Ces lignes directrices, publiées officiellement au Federal Register en tant que règle interprétative au niveau des commissions, remplacent explicitement le cadre d’analyse du « contrat d’investissement » utilisé depuis 2019 sous l’ère Gensler. Elles définissent également deux voies claires permettant à un jeton de sortir du statut de titre : premièrement, si l’émetteur achève la gestion centrale qu’il s’était engagé à assurer, le contrat d’investissement prend fin et le jeton peut être librement négocié sur le marché secondaire en tant qu’actif non titrisé ; deuxièmement, si l’émetteur abandonne le projet ou reste silencieux sur une longue période, le contrat d’investissement prend également fin.
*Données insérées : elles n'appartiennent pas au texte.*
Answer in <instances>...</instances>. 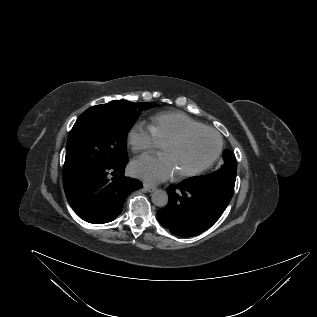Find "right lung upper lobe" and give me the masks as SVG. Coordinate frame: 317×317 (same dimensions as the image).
<instances>
[{
  "instance_id": "right-lung-upper-lobe-1",
  "label": "right lung upper lobe",
  "mask_w": 317,
  "mask_h": 317,
  "mask_svg": "<svg viewBox=\"0 0 317 317\" xmlns=\"http://www.w3.org/2000/svg\"><path fill=\"white\" fill-rule=\"evenodd\" d=\"M67 177H69V175L67 174V172H65V171L63 170V179H64V178H67Z\"/></svg>"
}]
</instances>
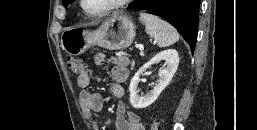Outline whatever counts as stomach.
Instances as JSON below:
<instances>
[{"mask_svg":"<svg viewBox=\"0 0 257 130\" xmlns=\"http://www.w3.org/2000/svg\"><path fill=\"white\" fill-rule=\"evenodd\" d=\"M136 26L127 15H115L93 31L68 27L61 34V47L69 55H80L92 46L108 50L129 47L136 33Z\"/></svg>","mask_w":257,"mask_h":130,"instance_id":"obj_1","label":"stomach"}]
</instances>
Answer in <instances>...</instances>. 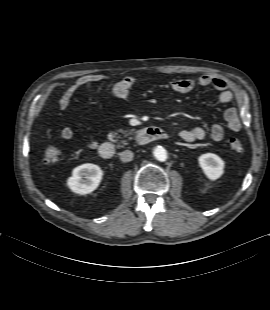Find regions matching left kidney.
<instances>
[{
  "mask_svg": "<svg viewBox=\"0 0 270 310\" xmlns=\"http://www.w3.org/2000/svg\"><path fill=\"white\" fill-rule=\"evenodd\" d=\"M198 162L204 174L210 180H216L224 173L225 162L216 154H202L199 156Z\"/></svg>",
  "mask_w": 270,
  "mask_h": 310,
  "instance_id": "obj_1",
  "label": "left kidney"
}]
</instances>
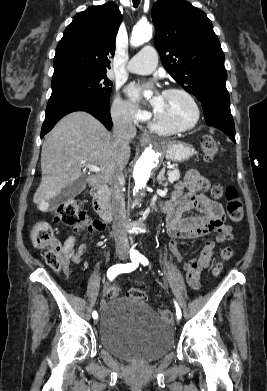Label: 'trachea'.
I'll return each mask as SVG.
<instances>
[{"mask_svg":"<svg viewBox=\"0 0 267 391\" xmlns=\"http://www.w3.org/2000/svg\"><path fill=\"white\" fill-rule=\"evenodd\" d=\"M132 2L135 8L140 4V0H132Z\"/></svg>","mask_w":267,"mask_h":391,"instance_id":"trachea-1","label":"trachea"}]
</instances>
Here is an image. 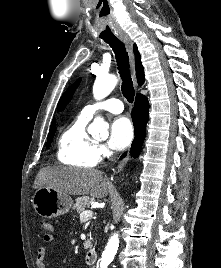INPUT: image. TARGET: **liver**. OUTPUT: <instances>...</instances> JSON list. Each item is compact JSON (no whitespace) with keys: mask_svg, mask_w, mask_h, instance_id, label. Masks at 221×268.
I'll list each match as a JSON object with an SVG mask.
<instances>
[{"mask_svg":"<svg viewBox=\"0 0 221 268\" xmlns=\"http://www.w3.org/2000/svg\"><path fill=\"white\" fill-rule=\"evenodd\" d=\"M41 187L70 195L90 194L95 198H104L114 189L102 171L64 166H48L40 169L33 188Z\"/></svg>","mask_w":221,"mask_h":268,"instance_id":"liver-1","label":"liver"}]
</instances>
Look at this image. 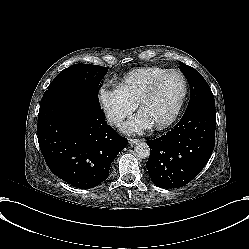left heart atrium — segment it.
I'll return each instance as SVG.
<instances>
[{
    "label": "left heart atrium",
    "mask_w": 249,
    "mask_h": 249,
    "mask_svg": "<svg viewBox=\"0 0 249 249\" xmlns=\"http://www.w3.org/2000/svg\"><path fill=\"white\" fill-rule=\"evenodd\" d=\"M131 130L142 132V130L149 129V123L143 117H136L130 122Z\"/></svg>",
    "instance_id": "1"
}]
</instances>
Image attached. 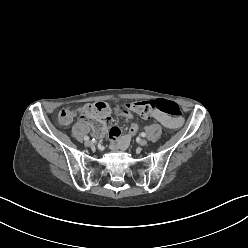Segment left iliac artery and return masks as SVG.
Returning <instances> with one entry per match:
<instances>
[{
  "label": "left iliac artery",
  "instance_id": "1",
  "mask_svg": "<svg viewBox=\"0 0 248 248\" xmlns=\"http://www.w3.org/2000/svg\"><path fill=\"white\" fill-rule=\"evenodd\" d=\"M141 136H142V137H145V136H146V134H145L144 132H142V133H141Z\"/></svg>",
  "mask_w": 248,
  "mask_h": 248
}]
</instances>
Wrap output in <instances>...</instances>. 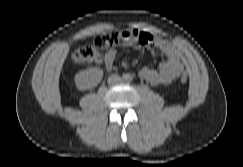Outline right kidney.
Segmentation results:
<instances>
[{
    "mask_svg": "<svg viewBox=\"0 0 243 167\" xmlns=\"http://www.w3.org/2000/svg\"><path fill=\"white\" fill-rule=\"evenodd\" d=\"M102 77L103 71L101 69L90 68L75 75V85L80 91L93 89L101 82Z\"/></svg>",
    "mask_w": 243,
    "mask_h": 167,
    "instance_id": "right-kidney-1",
    "label": "right kidney"
}]
</instances>
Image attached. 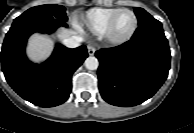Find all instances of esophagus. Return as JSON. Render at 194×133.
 <instances>
[{"label": "esophagus", "instance_id": "34e87169", "mask_svg": "<svg viewBox=\"0 0 194 133\" xmlns=\"http://www.w3.org/2000/svg\"><path fill=\"white\" fill-rule=\"evenodd\" d=\"M87 50L90 56H93L95 54V48L92 45H88Z\"/></svg>", "mask_w": 194, "mask_h": 133}]
</instances>
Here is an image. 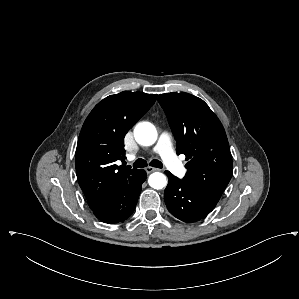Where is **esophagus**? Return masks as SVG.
Listing matches in <instances>:
<instances>
[{"mask_svg": "<svg viewBox=\"0 0 299 299\" xmlns=\"http://www.w3.org/2000/svg\"><path fill=\"white\" fill-rule=\"evenodd\" d=\"M145 171L147 172V174H149V173H152L154 171H160V169L149 166V167L145 168Z\"/></svg>", "mask_w": 299, "mask_h": 299, "instance_id": "esophagus-1", "label": "esophagus"}]
</instances>
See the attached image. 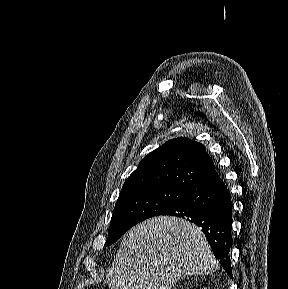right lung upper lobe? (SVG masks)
Listing matches in <instances>:
<instances>
[{
  "label": "right lung upper lobe",
  "instance_id": "obj_1",
  "mask_svg": "<svg viewBox=\"0 0 288 289\" xmlns=\"http://www.w3.org/2000/svg\"><path fill=\"white\" fill-rule=\"evenodd\" d=\"M214 167L202 144L185 137L172 139L141 160L121 192L155 187L187 190Z\"/></svg>",
  "mask_w": 288,
  "mask_h": 289
}]
</instances>
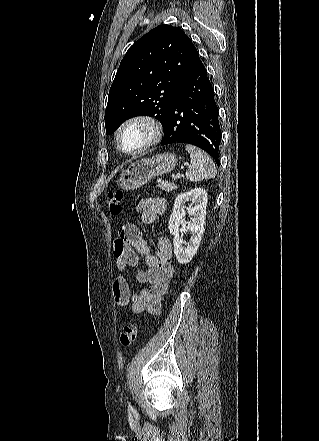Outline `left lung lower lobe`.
<instances>
[{
	"label": "left lung lower lobe",
	"mask_w": 319,
	"mask_h": 441,
	"mask_svg": "<svg viewBox=\"0 0 319 441\" xmlns=\"http://www.w3.org/2000/svg\"><path fill=\"white\" fill-rule=\"evenodd\" d=\"M213 87L202 62L181 84L173 101L161 145L188 143L219 163L221 130Z\"/></svg>",
	"instance_id": "left-lung-lower-lobe-1"
}]
</instances>
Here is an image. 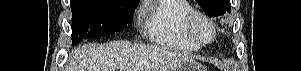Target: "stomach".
Returning a JSON list of instances; mask_svg holds the SVG:
<instances>
[{
    "mask_svg": "<svg viewBox=\"0 0 301 71\" xmlns=\"http://www.w3.org/2000/svg\"><path fill=\"white\" fill-rule=\"evenodd\" d=\"M174 71H205L203 66L194 60H188L179 65Z\"/></svg>",
    "mask_w": 301,
    "mask_h": 71,
    "instance_id": "0dacf381",
    "label": "stomach"
}]
</instances>
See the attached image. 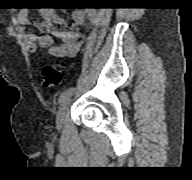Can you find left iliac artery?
I'll list each match as a JSON object with an SVG mask.
<instances>
[{"instance_id": "obj_1", "label": "left iliac artery", "mask_w": 192, "mask_h": 180, "mask_svg": "<svg viewBox=\"0 0 192 180\" xmlns=\"http://www.w3.org/2000/svg\"><path fill=\"white\" fill-rule=\"evenodd\" d=\"M73 91H74L73 87H70L65 91H63L58 99L59 103L64 102L72 94Z\"/></svg>"}]
</instances>
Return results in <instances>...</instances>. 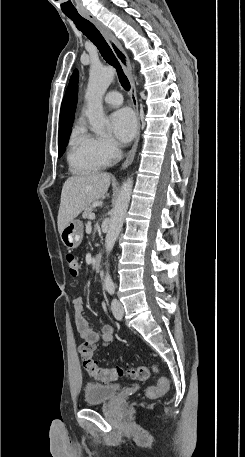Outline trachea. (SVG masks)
Instances as JSON below:
<instances>
[{
	"label": "trachea",
	"mask_w": 245,
	"mask_h": 457,
	"mask_svg": "<svg viewBox=\"0 0 245 457\" xmlns=\"http://www.w3.org/2000/svg\"><path fill=\"white\" fill-rule=\"evenodd\" d=\"M65 15L74 22L78 30H80L84 35H86V37L89 38V40H91V42H93L94 45H96L104 60H106L107 63L116 68L119 81L122 87L126 91L130 90V83L128 81V78L123 73V70L119 65V62L117 61V58L115 57L108 43H106V40L103 38L99 30H97L95 25H93V23L89 20H86V18L82 17L79 13H65Z\"/></svg>",
	"instance_id": "trachea-1"
}]
</instances>
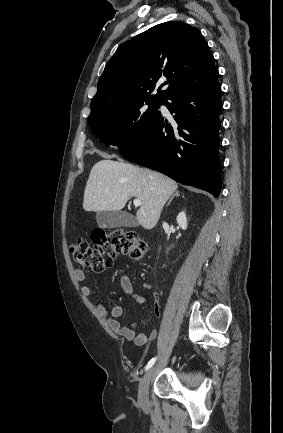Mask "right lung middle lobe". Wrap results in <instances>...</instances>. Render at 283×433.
I'll list each match as a JSON object with an SVG mask.
<instances>
[{
	"label": "right lung middle lobe",
	"mask_w": 283,
	"mask_h": 433,
	"mask_svg": "<svg viewBox=\"0 0 283 433\" xmlns=\"http://www.w3.org/2000/svg\"><path fill=\"white\" fill-rule=\"evenodd\" d=\"M162 101L139 100L99 111L88 117L93 133L120 153L132 146L158 113ZM148 105V107H146Z\"/></svg>",
	"instance_id": "right-lung-middle-lobe-1"
}]
</instances>
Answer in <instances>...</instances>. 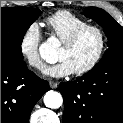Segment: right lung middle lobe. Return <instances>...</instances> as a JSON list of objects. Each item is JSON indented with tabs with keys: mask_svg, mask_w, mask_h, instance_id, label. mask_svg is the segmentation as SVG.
<instances>
[{
	"mask_svg": "<svg viewBox=\"0 0 123 123\" xmlns=\"http://www.w3.org/2000/svg\"><path fill=\"white\" fill-rule=\"evenodd\" d=\"M40 13L39 9L28 7L1 8V54L23 60V37Z\"/></svg>",
	"mask_w": 123,
	"mask_h": 123,
	"instance_id": "obj_1",
	"label": "right lung middle lobe"
}]
</instances>
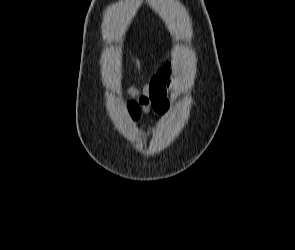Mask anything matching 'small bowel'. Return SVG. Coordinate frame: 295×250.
Masks as SVG:
<instances>
[{
    "label": "small bowel",
    "instance_id": "small-bowel-1",
    "mask_svg": "<svg viewBox=\"0 0 295 250\" xmlns=\"http://www.w3.org/2000/svg\"><path fill=\"white\" fill-rule=\"evenodd\" d=\"M171 65L161 67L156 75L144 87L142 92L130 90V93L138 98V104L150 106L153 111L163 116L167 113L171 101Z\"/></svg>",
    "mask_w": 295,
    "mask_h": 250
}]
</instances>
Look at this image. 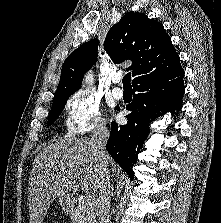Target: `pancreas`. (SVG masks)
I'll use <instances>...</instances> for the list:
<instances>
[{"mask_svg": "<svg viewBox=\"0 0 221 223\" xmlns=\"http://www.w3.org/2000/svg\"><path fill=\"white\" fill-rule=\"evenodd\" d=\"M72 223H96L94 204L84 200L70 214Z\"/></svg>", "mask_w": 221, "mask_h": 223, "instance_id": "obj_1", "label": "pancreas"}]
</instances>
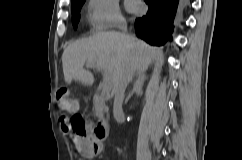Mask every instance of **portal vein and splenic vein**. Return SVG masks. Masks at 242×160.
<instances>
[{"instance_id": "18ae733b", "label": "portal vein and splenic vein", "mask_w": 242, "mask_h": 160, "mask_svg": "<svg viewBox=\"0 0 242 160\" xmlns=\"http://www.w3.org/2000/svg\"><path fill=\"white\" fill-rule=\"evenodd\" d=\"M86 66L88 68H93L94 67L91 64H87ZM103 77H104L103 78V94H106V93H108L111 90L112 82H111V78H110L109 74L106 71H104Z\"/></svg>"}]
</instances>
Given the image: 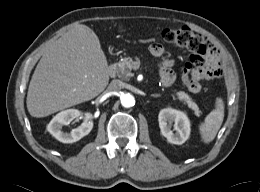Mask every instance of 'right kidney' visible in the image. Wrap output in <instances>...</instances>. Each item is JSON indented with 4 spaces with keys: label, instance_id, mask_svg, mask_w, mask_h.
<instances>
[{
    "label": "right kidney",
    "instance_id": "1",
    "mask_svg": "<svg viewBox=\"0 0 260 192\" xmlns=\"http://www.w3.org/2000/svg\"><path fill=\"white\" fill-rule=\"evenodd\" d=\"M82 117L83 123L72 129L70 133L61 131L63 125H68L75 118ZM93 128L92 114L82 113L77 109L61 111L50 121L47 130L60 142L73 143L88 135Z\"/></svg>",
    "mask_w": 260,
    "mask_h": 192
}]
</instances>
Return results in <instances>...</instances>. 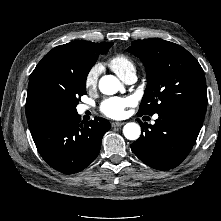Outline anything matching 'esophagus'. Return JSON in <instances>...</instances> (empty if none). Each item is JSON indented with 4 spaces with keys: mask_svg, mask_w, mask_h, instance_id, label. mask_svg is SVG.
<instances>
[{
    "mask_svg": "<svg viewBox=\"0 0 221 221\" xmlns=\"http://www.w3.org/2000/svg\"><path fill=\"white\" fill-rule=\"evenodd\" d=\"M125 123L124 122H112L111 123V126L112 127H120L122 125H124Z\"/></svg>",
    "mask_w": 221,
    "mask_h": 221,
    "instance_id": "34e87169",
    "label": "esophagus"
}]
</instances>
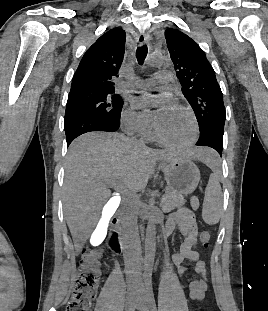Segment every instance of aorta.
<instances>
[{"label":"aorta","instance_id":"762f6f07","mask_svg":"<svg viewBox=\"0 0 268 311\" xmlns=\"http://www.w3.org/2000/svg\"><path fill=\"white\" fill-rule=\"evenodd\" d=\"M164 59L157 54L150 55L147 61L148 68L162 67L164 65ZM148 224L146 228L145 237V256H144V268L145 274L151 276V272L154 265L155 251H156V221L157 214L153 205L150 206L148 212Z\"/></svg>","mask_w":268,"mask_h":311}]
</instances>
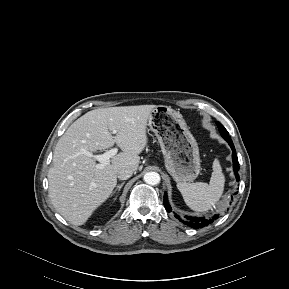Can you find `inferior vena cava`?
<instances>
[{
    "instance_id": "inferior-vena-cava-1",
    "label": "inferior vena cava",
    "mask_w": 289,
    "mask_h": 289,
    "mask_svg": "<svg viewBox=\"0 0 289 289\" xmlns=\"http://www.w3.org/2000/svg\"><path fill=\"white\" fill-rule=\"evenodd\" d=\"M133 172L134 170L131 168H123L118 171L117 177L120 180H126L132 176Z\"/></svg>"
}]
</instances>
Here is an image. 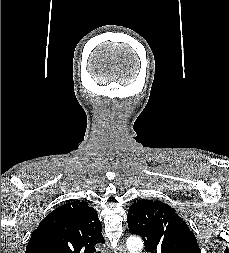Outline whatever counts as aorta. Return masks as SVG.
I'll return each instance as SVG.
<instances>
[{"label": "aorta", "instance_id": "762f6f07", "mask_svg": "<svg viewBox=\"0 0 229 253\" xmlns=\"http://www.w3.org/2000/svg\"><path fill=\"white\" fill-rule=\"evenodd\" d=\"M126 245L130 253H139L143 248L142 240L136 236L128 238Z\"/></svg>", "mask_w": 229, "mask_h": 253}]
</instances>
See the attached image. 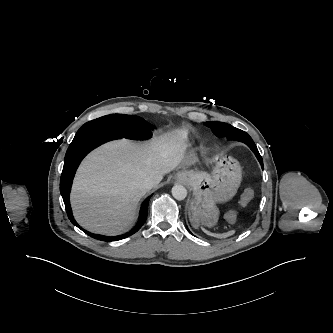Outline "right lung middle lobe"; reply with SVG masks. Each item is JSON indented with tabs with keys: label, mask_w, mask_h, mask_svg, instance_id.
<instances>
[{
	"label": "right lung middle lobe",
	"mask_w": 333,
	"mask_h": 333,
	"mask_svg": "<svg viewBox=\"0 0 333 333\" xmlns=\"http://www.w3.org/2000/svg\"><path fill=\"white\" fill-rule=\"evenodd\" d=\"M154 127L142 118L132 115L112 114L85 123L77 132L82 134L91 130L106 131L128 139H147Z\"/></svg>",
	"instance_id": "1"
}]
</instances>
En outre, les lignes directrices précisent que les distributions gratuites (airdrops), l’extraction (mining) et le staking ne constituent généralement pas des opérations de valeurs mobilières, et que l’emballage (wrapping) ou le déballage (unwrapping) d’un actif n’en modifie pas le statut de titre.
Alex Thorn estime que ces lignes directrices marquent officiellement la fin de la posture réglementaire hostile envers l’industrie de la cryptographie adoptée sous l’ère Gensler, apportant ainsi une clarté essentielle pour une participation accrue des institutions. Toutefois, il souligne également que les règles interprétatives ne possèdent pas de force contraignante au regard de la loi, et qu’un nouveau gouvernement pourrait les révoquer à tout moment — ce qui constitue précisément la raison fondamentale pour laquelle le secteur pousse activement à l’adoption du projet de loi CLARITY.